Wino Nero d’Avola. Poznajmy odmiany.
Nero d’Avola to odmiana znana z Sycylii. Każdy, kto był tam na wakacjach i pije wino, musiał go kosztować. To po prostu sycylijska specjalność. Szczególnie polubią go wielbiciele południowych Cabernetów czy Shiraza z Australii.
Skąd i gdzie?
Odmiana pochodzi najpewniej z Sycylii, rośnie obecnie głównie tam. Nazwa szczepu pochodzi najpewniej od miasta Avola na południowo-wschodnim wybrzeżu wyspy. W średniowieczu kwitł w mieście handel, dlatego łatwo było spopularyzować odmianę na całej wyspie.

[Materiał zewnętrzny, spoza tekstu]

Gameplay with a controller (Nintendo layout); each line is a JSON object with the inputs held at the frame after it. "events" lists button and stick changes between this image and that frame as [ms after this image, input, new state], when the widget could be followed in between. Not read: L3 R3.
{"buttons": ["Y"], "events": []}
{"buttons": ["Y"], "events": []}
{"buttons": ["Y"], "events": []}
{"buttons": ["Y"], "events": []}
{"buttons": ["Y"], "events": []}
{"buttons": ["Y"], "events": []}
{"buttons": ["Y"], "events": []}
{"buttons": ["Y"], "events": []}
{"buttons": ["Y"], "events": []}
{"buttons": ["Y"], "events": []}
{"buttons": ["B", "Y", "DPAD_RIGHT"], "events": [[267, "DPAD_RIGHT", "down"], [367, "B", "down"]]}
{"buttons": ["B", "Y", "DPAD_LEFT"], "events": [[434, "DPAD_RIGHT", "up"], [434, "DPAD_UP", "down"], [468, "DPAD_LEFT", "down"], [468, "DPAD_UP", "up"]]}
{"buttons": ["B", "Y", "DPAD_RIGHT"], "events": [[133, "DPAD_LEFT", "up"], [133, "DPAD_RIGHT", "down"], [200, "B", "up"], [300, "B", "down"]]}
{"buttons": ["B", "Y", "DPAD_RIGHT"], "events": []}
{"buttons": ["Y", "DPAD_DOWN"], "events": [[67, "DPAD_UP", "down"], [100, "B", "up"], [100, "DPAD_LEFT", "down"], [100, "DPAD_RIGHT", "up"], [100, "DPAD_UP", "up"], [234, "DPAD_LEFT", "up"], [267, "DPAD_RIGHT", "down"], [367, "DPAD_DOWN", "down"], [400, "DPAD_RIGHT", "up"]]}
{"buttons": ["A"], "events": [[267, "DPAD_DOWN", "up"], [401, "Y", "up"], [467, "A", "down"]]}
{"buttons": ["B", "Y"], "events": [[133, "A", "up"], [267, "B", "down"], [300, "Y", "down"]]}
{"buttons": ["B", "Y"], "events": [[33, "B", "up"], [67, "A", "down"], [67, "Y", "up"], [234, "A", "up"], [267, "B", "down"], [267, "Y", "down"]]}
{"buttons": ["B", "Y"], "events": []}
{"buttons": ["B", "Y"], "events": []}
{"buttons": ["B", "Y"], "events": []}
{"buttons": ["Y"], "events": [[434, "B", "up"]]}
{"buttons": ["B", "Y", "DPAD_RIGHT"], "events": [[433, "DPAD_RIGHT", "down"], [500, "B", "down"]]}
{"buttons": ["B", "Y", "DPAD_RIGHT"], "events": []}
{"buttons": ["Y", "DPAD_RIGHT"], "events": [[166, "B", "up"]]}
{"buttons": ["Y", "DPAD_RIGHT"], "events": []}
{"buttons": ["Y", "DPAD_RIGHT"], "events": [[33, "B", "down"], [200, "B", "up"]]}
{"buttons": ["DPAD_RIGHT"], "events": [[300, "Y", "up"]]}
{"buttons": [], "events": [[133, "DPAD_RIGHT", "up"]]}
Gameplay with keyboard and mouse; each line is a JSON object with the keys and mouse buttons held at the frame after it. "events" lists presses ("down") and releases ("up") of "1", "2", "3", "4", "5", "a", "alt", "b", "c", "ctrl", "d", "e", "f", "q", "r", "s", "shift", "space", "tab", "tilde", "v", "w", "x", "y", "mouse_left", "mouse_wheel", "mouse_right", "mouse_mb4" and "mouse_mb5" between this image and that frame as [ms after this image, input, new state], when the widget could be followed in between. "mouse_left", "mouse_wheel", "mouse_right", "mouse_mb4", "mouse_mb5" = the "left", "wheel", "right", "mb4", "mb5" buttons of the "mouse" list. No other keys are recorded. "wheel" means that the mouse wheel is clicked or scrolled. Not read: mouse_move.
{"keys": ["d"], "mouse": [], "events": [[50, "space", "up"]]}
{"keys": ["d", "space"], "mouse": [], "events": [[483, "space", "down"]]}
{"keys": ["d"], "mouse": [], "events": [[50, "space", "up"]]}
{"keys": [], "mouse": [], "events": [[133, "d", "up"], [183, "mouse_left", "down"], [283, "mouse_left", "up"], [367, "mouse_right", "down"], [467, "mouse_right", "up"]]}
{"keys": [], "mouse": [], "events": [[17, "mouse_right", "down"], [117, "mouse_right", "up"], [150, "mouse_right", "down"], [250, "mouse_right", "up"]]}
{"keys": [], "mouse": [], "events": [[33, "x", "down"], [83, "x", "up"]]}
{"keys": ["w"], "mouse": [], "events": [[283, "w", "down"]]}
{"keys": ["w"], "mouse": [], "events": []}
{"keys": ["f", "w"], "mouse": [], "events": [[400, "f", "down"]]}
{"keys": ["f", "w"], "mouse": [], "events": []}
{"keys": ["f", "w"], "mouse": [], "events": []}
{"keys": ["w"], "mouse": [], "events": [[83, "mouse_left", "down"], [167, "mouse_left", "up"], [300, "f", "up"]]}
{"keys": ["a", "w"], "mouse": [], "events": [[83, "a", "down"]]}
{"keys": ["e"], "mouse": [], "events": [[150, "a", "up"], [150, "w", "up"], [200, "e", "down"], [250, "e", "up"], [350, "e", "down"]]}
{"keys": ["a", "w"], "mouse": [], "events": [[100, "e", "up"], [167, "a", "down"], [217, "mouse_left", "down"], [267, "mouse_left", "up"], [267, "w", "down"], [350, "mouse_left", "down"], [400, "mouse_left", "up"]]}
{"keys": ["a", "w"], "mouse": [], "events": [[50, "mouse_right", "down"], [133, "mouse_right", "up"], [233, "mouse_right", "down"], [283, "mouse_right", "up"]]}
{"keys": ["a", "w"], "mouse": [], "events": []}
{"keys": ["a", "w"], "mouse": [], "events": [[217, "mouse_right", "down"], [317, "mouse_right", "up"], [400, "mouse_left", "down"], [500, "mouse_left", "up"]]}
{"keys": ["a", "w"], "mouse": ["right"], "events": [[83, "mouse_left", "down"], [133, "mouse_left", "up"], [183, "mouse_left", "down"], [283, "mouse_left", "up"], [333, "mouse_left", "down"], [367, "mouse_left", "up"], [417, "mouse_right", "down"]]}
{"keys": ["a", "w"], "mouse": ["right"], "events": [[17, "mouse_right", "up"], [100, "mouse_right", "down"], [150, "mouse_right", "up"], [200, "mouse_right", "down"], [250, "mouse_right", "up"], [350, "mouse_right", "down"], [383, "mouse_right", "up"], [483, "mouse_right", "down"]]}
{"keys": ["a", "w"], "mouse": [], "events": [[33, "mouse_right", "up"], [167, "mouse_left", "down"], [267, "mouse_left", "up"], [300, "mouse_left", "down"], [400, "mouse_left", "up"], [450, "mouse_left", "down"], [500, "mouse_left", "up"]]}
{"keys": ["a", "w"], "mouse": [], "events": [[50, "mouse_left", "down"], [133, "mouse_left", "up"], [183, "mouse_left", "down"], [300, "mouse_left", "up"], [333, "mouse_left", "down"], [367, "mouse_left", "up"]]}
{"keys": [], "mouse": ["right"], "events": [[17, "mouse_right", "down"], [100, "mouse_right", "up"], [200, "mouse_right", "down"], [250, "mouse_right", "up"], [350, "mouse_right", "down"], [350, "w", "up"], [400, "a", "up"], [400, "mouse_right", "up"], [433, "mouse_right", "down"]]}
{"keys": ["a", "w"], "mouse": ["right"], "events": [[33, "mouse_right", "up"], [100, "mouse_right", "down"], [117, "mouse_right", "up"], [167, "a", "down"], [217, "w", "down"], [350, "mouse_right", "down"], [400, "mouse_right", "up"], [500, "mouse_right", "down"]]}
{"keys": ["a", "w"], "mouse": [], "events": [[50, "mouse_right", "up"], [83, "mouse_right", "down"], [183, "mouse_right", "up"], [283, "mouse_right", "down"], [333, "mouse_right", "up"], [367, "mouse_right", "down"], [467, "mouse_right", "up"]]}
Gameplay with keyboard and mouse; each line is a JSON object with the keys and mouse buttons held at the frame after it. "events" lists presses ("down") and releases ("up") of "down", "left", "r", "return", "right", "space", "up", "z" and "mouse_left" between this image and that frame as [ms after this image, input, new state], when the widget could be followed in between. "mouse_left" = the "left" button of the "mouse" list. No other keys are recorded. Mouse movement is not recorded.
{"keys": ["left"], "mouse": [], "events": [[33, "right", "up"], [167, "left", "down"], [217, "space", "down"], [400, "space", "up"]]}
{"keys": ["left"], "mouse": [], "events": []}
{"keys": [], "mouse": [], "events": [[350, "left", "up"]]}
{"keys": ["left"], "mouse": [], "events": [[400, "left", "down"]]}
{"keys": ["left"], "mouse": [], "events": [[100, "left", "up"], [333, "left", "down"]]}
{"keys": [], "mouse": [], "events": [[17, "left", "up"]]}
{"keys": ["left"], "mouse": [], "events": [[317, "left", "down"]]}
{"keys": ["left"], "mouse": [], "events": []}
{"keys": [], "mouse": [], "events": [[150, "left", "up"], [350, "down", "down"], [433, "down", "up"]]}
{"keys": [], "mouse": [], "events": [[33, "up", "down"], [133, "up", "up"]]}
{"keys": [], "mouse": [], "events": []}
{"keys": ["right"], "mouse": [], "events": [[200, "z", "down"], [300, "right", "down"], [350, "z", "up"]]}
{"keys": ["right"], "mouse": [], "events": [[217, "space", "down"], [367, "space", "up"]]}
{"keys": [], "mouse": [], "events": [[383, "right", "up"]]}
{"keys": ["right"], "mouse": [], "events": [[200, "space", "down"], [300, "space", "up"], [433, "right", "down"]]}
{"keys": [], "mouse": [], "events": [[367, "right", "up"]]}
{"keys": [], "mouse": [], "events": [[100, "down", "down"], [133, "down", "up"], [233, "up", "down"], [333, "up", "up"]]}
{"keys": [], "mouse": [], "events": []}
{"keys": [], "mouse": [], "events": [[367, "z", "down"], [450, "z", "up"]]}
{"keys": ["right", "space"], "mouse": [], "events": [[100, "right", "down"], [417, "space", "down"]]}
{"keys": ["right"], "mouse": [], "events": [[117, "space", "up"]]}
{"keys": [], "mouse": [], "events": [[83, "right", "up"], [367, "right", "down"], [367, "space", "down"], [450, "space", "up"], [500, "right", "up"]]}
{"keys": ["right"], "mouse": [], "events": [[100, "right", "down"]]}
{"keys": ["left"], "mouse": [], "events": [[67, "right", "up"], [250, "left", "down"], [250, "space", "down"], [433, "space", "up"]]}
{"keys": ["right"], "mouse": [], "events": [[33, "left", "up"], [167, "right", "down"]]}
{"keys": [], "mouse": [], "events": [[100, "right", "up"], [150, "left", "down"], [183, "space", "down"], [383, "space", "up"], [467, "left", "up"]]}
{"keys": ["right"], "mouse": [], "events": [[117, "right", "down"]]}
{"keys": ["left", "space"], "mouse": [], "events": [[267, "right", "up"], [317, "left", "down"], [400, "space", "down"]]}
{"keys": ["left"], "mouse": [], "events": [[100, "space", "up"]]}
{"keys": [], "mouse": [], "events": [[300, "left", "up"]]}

Na południu Włoch, szczególnie w Kalabrii, znana jest pod nazwą Calabrese. Nie zrobiła furory na świecie jak niektóre lokalne odmiany. Mimo to są śmiałkowie, którzy próbują ją zaadaptować w Kalifornii czy Australii. Nic to nie zmienia w ogólnym rozmieszczeniu upraw na świecie. 97% Nero to południe Włoch i Sycylia.
Co za typ?
Lubi gorąco, dlatego czasem przyrównuje się go do odmiany Syrah/Shiraz. Idealnie pasuje mu gorący śródziemnomorski klimat. Do niedawna był używany tylko do kupaży. Na szczęście dzięki takim mistrzom jak Planeta czy Donnafugata (co oni maja za etykiety!!!), Nero d’Avola stało się rozpoznawalną lokalna specjalnością.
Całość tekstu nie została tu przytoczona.